### [TASK REQUIREMENTS]
• a. Set down the blog entry's words unchanged, everything from "hmmm. I was" down to "in their thoughts?".
• b. Does the blog entry support each statement below? Answer yes or no for each, and quote the words from the entry that decide it.
(i) Someone the writer met when first chatting online still sends the writer instant messages.
(ii) The writer says they forget about online friends who have drifted away.
(iii) The entry is dated Friday, December 28, 2001.

Friday, December 28, 2001

hmmm. I was just thinking.. something very neat to me.. someone I met looooooong back when I first started chatting online, still ims me to this day! Is that not cool? Heh.. well considering some friendships online that have been the deepest and most meaningful have all ended sometime or another.. conversations just start to slow up.. and next thing you know, we're just never talking again.. days turn into weeks.. weeks turn into months.. and pretty soon, those people who were really good friends.. just fade off to their own lives forgetting about whatever friendship we had online. I never forget about those people - I wonder if they're able to forget me *just like that*?.. Just because we talked online, will I never hold a memory in their thoughts?

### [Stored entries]
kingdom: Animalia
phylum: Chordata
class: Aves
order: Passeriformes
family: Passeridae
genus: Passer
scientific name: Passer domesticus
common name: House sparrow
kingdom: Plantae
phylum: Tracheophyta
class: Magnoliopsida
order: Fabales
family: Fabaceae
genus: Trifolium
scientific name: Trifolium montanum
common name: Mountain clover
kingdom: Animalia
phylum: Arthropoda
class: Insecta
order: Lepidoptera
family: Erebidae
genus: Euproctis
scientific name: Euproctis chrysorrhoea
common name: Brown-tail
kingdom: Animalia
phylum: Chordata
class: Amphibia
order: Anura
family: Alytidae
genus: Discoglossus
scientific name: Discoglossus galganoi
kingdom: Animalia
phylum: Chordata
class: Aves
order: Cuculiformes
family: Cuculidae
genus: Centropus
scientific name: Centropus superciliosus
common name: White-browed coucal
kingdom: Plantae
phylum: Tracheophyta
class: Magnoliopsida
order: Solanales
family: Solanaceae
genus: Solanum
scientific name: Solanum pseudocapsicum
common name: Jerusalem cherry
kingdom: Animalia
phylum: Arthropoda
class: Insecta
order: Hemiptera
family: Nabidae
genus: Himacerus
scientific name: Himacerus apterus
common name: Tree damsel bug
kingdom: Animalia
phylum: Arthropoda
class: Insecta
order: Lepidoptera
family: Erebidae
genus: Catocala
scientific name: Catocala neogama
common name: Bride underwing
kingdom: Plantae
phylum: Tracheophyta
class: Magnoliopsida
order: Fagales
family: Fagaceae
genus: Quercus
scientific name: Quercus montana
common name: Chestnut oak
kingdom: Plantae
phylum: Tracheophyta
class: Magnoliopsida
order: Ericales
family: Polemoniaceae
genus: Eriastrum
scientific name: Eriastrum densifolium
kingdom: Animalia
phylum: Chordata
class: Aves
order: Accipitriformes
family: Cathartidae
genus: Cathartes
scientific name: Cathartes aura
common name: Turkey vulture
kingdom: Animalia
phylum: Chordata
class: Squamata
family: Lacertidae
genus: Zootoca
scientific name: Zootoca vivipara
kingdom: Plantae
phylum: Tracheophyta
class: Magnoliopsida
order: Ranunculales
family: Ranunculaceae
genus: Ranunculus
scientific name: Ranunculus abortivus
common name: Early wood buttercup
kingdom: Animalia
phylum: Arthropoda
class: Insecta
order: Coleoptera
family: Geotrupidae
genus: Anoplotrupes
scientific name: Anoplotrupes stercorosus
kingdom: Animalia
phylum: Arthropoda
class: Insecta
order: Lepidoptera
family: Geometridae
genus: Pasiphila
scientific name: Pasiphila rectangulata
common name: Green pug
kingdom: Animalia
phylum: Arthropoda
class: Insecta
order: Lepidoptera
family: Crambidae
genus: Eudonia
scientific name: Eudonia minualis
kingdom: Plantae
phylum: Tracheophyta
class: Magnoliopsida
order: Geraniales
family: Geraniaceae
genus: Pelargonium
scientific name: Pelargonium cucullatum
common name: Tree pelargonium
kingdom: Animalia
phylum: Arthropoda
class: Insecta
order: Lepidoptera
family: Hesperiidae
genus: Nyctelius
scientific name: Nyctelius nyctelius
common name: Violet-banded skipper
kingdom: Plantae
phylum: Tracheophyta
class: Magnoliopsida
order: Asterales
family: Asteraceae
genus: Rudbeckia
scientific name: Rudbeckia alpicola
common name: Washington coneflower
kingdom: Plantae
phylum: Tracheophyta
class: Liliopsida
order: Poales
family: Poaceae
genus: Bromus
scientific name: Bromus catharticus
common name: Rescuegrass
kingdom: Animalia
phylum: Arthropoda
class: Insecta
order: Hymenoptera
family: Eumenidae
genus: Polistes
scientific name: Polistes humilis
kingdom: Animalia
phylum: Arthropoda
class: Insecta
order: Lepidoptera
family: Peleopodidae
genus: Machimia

### [EXERCISE RESPONSES]
• a.
hmmm. I was just thinking.. something very neat to me.. someone I met looooooong back when I first started chatting online, still ims me to this day! Is that not cool? Heh.. well considering some friendships online that have been the deepest and most meaningful have all ended sometime or another.. conversations just start to slow up.. and next thing you know, we're just never talking again.. days turn into weeks.. weeks turn into months.. and pretty soon, those people who were really good friends.. just fade off to their own lives forgetting about whatever friendship we had online. I never forget about those people - I wonder if they're able to forget me *just like that*?.. Just because we talked online, will I never hold a memory in their thoughts?

• b.
(i) Yes: "someone I met looooooong back when I first started chatting online, still ims me to this day!"
(ii) No: "I never forget about those people"
(iii) Yes: "Friday, December 28, 2001"